Thursday, August 18, 2011

the dreaded phone call


last night i received a phone call that i have been hoping would never come. my good friend, leslie is unresponsive in an icu in california after years and years of battling cancer. what started as a small melanoma spread to her lymph nodes, the tissue around her breast, tumors to her brain. she has done amazingly well fighting this horrible disease and we have seen so many times when she was improving. she has been covered in love and prayers and now we have to trust that God has her life in his hands.

as i was sitting last night thinking about her life, so many things came to mind. you may be thinking, "is she going to go into a diatribe about wearing sunscreen?", "is this going to be a cancer prevention blog?" while those things are important, those things didn't stand out to me as i was thinking about leslie. different things came to mind.

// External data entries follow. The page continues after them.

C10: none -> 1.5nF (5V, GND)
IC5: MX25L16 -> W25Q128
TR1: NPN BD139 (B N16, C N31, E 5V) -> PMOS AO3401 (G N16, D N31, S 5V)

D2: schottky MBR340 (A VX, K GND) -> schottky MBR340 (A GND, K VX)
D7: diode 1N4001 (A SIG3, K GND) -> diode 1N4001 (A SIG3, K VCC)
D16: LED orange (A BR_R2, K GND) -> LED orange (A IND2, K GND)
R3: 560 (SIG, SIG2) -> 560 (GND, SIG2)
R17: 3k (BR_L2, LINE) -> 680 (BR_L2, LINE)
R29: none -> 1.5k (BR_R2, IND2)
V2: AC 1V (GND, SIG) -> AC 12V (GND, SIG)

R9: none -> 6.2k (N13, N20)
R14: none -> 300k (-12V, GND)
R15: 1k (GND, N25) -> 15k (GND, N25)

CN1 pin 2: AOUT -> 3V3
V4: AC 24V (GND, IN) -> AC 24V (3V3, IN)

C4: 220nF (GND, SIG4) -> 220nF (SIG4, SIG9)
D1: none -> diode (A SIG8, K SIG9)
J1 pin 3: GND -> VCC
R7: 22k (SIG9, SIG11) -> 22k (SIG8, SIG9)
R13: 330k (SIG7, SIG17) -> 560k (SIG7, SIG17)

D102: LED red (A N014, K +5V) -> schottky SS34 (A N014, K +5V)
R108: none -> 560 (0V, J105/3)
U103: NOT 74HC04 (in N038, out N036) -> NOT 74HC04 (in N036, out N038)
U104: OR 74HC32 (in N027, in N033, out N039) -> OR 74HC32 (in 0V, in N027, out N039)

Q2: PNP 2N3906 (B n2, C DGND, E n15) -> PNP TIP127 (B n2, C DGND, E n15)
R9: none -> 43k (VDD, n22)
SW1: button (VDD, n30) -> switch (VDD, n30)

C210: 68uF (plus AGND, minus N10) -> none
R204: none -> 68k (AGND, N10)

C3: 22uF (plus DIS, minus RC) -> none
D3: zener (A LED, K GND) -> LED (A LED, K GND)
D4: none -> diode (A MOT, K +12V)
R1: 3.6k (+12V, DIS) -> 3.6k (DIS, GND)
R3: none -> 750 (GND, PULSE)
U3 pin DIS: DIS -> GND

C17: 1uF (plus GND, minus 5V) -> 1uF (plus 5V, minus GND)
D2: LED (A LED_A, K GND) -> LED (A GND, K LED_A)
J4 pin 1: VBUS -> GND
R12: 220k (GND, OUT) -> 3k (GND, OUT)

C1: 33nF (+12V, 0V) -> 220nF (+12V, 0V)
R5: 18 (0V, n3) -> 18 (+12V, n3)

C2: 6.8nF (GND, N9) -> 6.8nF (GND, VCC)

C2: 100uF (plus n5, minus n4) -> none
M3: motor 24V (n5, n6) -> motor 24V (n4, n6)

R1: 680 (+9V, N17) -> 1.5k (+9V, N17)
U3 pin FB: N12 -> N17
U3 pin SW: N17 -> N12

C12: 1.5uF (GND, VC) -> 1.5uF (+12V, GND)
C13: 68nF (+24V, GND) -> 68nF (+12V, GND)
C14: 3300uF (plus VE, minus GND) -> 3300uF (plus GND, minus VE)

that girl knew how to have a good time. i have hundreds of memories with her...laughing, crying, but generally just having an amazing time together. we took an adult beginner's tap dancing class together. seriously, i've never laughed so hard in all my life! there is nothing like watching grown-ups try to learn new tricks and all of a sudden try to gain coordination that wasn't there before. i now know why my parents never signed me up for dance classes as a child. grace is not my thing.

there were countless coffees, dinners out, shopping trips, girl trips to hawaii or to see a broadway show. she is a great friend and i am so glad that i poured myself and my time into someone as wonderful as she. so, here's my sobering word to the wise this morning: take time for girlfriends. i get it. i have four kids i'm chasing around all the time. i know how hard it is to brush your teeth some days, let alone spend time with friends. i know that a dinner out means cutting back on what you feed your family when you're eating in. still, it is so very important.

good girlfriends are magical. they can tell you that certain pants make your butt look big in ways that your husband never should. they can make you laugh when you think you're losing your mind because they have been there before. they can take your mind off of all the normal details of your day by giving a listening ear or sharing a story that puts your day to shame. they can share your life in ways that your husband alone never could.

how about you? do you have a girlfriend you need to call today? do you have a life you need to invest in? i know, it won't be easy; something in your home will fall through the cracks. still, you won't regret taking time for yourself to be with your girlfriends. with leslie, i don't regret a minute or a dime i spent with her. while my heart aches to think of this world without her, i am blessed to have a mind full of the memories of her...and of our friendship together.